*** Source data ***
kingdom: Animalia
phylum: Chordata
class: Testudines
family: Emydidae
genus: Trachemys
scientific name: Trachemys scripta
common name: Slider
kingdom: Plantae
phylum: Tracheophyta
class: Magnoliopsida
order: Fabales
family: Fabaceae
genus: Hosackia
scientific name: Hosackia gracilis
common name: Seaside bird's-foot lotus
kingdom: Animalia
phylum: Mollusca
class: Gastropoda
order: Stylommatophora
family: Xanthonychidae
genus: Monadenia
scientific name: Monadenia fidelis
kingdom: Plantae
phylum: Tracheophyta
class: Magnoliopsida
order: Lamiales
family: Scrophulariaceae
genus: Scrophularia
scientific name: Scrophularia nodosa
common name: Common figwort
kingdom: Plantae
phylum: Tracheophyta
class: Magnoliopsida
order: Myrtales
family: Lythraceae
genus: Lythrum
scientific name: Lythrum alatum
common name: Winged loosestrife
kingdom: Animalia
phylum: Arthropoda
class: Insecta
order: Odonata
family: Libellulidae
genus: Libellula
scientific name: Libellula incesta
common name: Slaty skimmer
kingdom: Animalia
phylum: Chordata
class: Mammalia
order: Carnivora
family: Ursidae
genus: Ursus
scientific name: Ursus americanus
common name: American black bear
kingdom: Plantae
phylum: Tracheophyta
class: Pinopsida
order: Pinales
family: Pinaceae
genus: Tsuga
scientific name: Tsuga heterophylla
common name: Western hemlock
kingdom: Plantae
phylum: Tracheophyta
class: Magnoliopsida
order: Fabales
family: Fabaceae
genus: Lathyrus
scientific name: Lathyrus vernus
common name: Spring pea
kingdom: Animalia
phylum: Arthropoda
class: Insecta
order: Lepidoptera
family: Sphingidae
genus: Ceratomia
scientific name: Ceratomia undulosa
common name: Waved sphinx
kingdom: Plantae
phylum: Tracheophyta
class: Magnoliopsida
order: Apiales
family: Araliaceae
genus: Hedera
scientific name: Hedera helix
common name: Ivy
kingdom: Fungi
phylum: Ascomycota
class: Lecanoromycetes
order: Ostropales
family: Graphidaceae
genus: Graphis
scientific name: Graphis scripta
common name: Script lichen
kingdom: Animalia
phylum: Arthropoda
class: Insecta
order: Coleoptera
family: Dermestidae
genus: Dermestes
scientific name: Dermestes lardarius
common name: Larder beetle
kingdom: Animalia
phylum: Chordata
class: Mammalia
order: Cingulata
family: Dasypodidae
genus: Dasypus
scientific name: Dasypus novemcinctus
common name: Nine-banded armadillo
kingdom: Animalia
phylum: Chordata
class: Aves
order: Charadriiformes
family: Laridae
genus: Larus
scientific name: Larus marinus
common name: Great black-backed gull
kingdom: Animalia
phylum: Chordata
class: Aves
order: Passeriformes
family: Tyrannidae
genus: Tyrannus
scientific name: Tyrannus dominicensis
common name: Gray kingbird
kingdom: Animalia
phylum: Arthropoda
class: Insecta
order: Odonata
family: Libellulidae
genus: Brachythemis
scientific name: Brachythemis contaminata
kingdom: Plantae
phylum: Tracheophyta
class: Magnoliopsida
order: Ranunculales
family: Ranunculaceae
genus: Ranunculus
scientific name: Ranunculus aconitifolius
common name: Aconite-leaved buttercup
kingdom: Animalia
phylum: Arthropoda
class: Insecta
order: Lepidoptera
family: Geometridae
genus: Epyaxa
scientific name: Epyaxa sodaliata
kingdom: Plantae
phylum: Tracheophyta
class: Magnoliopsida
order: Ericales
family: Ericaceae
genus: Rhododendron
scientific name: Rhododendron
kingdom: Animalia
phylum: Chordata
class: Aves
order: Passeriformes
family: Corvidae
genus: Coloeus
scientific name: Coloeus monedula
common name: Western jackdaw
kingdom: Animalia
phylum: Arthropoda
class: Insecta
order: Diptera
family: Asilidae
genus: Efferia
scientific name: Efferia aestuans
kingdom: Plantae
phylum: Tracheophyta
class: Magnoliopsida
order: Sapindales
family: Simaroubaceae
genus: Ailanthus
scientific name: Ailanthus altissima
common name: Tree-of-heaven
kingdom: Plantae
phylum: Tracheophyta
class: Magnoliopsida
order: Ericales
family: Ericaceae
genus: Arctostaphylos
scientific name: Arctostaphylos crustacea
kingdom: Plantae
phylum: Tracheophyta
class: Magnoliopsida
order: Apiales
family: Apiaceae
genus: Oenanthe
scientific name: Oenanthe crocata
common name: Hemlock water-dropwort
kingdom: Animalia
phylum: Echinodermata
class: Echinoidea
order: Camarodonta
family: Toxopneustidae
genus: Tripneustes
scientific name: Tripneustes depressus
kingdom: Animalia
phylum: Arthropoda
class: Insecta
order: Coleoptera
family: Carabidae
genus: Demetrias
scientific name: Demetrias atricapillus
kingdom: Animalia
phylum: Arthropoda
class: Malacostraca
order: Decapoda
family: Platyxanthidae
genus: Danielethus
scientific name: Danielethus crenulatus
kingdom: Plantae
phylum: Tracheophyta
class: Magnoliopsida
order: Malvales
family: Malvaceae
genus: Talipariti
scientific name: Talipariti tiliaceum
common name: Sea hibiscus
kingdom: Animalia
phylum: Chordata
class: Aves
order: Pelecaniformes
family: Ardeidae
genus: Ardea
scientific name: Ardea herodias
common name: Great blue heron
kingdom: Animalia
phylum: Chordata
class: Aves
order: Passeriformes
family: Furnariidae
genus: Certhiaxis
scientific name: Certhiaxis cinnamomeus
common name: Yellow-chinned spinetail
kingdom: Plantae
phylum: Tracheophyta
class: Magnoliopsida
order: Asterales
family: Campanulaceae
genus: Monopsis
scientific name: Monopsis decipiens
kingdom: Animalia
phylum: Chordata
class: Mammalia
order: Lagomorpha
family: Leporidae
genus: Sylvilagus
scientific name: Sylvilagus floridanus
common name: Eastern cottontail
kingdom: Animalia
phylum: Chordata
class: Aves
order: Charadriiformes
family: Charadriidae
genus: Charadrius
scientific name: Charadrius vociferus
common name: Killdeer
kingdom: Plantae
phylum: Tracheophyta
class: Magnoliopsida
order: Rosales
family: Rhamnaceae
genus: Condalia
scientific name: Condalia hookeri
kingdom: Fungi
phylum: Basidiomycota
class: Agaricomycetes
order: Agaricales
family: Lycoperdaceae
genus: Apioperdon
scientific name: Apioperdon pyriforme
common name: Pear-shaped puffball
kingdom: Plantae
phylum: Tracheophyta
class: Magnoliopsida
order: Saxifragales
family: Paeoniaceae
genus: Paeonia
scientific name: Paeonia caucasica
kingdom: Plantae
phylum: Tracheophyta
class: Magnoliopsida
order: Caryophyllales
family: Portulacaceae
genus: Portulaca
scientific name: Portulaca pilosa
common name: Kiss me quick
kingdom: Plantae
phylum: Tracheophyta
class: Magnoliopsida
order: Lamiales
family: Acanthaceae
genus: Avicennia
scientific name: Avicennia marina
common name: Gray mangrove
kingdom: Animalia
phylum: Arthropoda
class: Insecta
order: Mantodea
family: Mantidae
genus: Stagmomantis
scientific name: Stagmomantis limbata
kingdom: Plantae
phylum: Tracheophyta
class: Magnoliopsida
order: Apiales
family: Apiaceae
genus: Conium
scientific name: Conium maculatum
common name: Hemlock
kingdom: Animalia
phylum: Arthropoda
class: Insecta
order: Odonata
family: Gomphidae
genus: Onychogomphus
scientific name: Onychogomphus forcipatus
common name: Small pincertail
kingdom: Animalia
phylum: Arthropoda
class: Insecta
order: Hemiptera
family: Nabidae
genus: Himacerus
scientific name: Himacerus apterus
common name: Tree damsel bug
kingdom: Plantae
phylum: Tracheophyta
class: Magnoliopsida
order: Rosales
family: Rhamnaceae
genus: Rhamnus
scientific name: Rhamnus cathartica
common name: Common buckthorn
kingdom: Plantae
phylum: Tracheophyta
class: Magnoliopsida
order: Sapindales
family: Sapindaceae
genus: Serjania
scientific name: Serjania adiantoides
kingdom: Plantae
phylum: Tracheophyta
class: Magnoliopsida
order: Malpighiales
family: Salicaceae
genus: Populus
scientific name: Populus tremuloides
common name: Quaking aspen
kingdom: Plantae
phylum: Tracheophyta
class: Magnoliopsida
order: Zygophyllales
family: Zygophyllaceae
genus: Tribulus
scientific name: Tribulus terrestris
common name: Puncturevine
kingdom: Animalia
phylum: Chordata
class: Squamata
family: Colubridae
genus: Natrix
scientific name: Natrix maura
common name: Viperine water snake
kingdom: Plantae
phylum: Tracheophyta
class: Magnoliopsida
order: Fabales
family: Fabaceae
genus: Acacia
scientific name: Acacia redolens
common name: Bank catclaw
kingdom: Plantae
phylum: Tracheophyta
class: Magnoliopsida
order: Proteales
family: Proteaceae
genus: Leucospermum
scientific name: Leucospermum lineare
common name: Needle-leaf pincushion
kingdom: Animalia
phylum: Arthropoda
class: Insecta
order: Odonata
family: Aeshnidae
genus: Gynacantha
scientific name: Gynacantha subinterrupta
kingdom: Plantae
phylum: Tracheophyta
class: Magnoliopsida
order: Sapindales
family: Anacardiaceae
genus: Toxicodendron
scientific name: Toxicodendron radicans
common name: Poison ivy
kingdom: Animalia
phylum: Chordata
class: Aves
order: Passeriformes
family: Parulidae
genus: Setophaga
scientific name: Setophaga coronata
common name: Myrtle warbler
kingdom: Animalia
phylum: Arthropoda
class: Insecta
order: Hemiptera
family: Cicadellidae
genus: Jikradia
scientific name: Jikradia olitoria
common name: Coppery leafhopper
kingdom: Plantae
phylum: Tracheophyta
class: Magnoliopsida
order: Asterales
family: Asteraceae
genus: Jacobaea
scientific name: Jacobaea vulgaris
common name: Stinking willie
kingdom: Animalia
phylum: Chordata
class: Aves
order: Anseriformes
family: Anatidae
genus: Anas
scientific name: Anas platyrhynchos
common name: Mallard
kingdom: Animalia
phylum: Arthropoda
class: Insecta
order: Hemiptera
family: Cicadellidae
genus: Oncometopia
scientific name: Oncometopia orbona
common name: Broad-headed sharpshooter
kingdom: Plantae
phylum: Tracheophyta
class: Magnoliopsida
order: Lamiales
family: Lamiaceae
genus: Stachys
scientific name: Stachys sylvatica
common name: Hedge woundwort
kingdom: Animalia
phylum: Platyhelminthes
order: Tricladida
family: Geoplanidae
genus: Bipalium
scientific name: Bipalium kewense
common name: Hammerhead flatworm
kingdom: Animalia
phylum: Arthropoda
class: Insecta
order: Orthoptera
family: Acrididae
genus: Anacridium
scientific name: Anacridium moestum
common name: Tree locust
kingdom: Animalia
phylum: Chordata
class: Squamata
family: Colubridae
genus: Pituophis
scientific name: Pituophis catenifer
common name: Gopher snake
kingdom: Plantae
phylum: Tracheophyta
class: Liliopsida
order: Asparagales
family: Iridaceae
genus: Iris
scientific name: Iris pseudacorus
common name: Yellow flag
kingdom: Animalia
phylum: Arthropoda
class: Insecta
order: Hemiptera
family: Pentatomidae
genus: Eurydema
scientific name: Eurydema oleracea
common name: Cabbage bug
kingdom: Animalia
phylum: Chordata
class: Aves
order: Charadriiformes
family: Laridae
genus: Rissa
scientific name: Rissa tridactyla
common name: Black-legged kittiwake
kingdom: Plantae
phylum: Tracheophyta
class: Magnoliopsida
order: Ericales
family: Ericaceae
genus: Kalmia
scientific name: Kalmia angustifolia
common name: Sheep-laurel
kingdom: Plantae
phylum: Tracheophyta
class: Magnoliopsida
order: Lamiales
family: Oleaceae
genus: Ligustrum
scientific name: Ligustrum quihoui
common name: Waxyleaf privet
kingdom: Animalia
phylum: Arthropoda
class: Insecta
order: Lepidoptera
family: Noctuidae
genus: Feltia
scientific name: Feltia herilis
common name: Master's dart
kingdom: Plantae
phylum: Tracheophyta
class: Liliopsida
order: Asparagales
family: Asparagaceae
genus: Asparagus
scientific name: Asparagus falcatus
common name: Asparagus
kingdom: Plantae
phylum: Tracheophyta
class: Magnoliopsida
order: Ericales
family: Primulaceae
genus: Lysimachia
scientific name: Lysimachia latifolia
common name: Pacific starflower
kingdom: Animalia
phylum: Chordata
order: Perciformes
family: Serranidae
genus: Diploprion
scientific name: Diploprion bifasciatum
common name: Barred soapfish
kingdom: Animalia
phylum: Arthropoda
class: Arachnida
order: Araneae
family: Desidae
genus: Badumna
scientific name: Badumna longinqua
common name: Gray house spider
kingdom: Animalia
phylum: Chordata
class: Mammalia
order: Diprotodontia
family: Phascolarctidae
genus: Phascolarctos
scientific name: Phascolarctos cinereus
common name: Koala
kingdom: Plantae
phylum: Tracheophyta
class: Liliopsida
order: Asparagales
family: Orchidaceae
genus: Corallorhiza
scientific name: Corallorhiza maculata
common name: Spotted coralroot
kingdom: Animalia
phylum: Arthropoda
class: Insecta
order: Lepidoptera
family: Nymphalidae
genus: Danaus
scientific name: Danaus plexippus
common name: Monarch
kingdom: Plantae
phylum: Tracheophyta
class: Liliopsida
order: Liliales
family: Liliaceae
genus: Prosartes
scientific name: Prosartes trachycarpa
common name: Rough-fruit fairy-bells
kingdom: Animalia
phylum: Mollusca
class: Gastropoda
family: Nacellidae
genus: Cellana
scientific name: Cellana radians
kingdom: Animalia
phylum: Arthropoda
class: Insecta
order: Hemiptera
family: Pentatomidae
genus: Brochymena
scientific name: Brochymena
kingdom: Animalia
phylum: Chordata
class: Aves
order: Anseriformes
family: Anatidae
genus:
***
Please copy the part of the listing above that opens with the line containing "scientific name: Corallorhiza maculata" and closes with the line containing "order: Liliales", reproducing each line exactly.

scientific name: Corallorhiza maculata
common name: Spotted coralroot
kingdom: Animalia
phylum: Arthropoda
class: Insecta
order: Lepidoptera
family: Nymphalidae
genus: Danaus
scientific name: Danaus plexippus
common name: Monarch
kingdom: Plantae
phylum: Tracheophyta
class: Liliopsida
order: Liliales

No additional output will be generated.